[Extracted page text data]
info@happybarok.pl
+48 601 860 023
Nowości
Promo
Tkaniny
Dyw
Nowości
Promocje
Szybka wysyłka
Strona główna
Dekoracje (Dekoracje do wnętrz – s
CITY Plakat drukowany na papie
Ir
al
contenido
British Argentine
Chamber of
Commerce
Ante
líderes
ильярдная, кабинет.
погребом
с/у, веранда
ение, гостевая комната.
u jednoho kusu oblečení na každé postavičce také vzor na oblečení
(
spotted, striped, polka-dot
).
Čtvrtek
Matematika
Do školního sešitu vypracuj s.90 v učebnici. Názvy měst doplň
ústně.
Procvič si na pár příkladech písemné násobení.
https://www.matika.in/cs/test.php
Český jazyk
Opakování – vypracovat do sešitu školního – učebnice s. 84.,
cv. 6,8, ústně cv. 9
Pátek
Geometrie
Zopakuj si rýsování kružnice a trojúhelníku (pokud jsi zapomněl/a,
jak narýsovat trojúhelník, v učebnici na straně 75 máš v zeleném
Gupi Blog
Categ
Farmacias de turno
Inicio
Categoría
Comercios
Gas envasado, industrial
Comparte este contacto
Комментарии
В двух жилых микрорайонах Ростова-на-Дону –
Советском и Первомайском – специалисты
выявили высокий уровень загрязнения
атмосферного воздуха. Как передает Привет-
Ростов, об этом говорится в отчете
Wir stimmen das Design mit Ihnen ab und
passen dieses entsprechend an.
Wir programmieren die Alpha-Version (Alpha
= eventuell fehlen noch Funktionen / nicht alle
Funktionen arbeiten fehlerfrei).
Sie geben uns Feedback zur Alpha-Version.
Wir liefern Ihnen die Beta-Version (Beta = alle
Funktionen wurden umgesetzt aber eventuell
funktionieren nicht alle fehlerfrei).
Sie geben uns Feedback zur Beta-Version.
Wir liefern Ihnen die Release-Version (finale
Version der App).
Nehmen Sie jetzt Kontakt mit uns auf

→ **WORK ITEM**
The result should be every line that contains "školního", copied from the entries.

→ **EXERCISE ANSWER**
Do školního sešitu vypracuj s.90 v učebnici. Názvy měst doplň
Opakování – vypracovat do sešitu školního – učebnice s. 84.,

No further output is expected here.